An investigation has been made of the combined effects of low temperature and high light on the level of several photosynthetic products in the leaves of a group of plants differing widely in their tolerance to this stress. Starch levels in these plants after chilling are dependent on the time of day that temperatures are lowered and seem related to rates of CO2 assimilation under this stress. Prolonged low-temperature, high-light treatment (10 C at 160 wm–2) of Sorghum bicolor induced a rapid starch hydrolysis after a lag of some 24 hours. Differing rates of starch loss at the cellular level and a rapid migration of chloroplasts toward the base of upper mesophyll cells were also seen in leaves of this stress-sensitive species.

Chilling increased the level of almost all free amino acids in tolerant and in semi-tolerant species, while amino acids related to intermediates of the C4-pathway show a sharp or transitory decrease in Sorghum.
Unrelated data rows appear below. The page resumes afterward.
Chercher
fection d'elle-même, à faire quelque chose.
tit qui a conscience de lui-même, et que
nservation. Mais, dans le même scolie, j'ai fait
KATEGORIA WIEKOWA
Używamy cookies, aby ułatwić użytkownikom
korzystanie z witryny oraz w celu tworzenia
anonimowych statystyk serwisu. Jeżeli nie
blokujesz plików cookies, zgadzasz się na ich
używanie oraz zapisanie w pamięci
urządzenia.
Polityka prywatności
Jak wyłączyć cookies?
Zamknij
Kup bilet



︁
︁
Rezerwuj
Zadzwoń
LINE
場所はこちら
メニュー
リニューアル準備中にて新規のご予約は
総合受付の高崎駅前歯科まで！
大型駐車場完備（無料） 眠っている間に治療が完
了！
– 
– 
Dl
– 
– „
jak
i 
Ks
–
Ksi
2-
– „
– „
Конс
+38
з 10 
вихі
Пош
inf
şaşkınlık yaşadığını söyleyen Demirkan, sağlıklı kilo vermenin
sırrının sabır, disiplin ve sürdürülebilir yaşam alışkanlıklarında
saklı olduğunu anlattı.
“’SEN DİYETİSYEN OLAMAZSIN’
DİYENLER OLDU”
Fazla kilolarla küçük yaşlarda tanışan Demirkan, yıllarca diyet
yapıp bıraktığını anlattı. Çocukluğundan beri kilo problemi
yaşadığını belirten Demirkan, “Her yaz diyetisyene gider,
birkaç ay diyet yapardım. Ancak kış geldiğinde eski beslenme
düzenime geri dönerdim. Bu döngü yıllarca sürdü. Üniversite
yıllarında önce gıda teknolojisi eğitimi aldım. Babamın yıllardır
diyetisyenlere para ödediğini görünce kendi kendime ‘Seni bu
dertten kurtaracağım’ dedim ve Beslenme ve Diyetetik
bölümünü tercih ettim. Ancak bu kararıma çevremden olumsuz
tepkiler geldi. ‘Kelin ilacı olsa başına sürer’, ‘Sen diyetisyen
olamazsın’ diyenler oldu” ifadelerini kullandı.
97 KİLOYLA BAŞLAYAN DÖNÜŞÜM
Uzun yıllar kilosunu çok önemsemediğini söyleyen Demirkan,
These and other changes observed in Sorghum suggest that some time- and temperature-dependent blockages develop in the interconversion of C4-pathway intermediates and possibly in the flow of other intermediates to and from the sites of C4-photosynthesis.

Levels of ATP in the leaves of Sorghum, Paspalum, and Amaranthus increased at night and following chilling and did not fall until pronounced necrosis of the leaves commenced.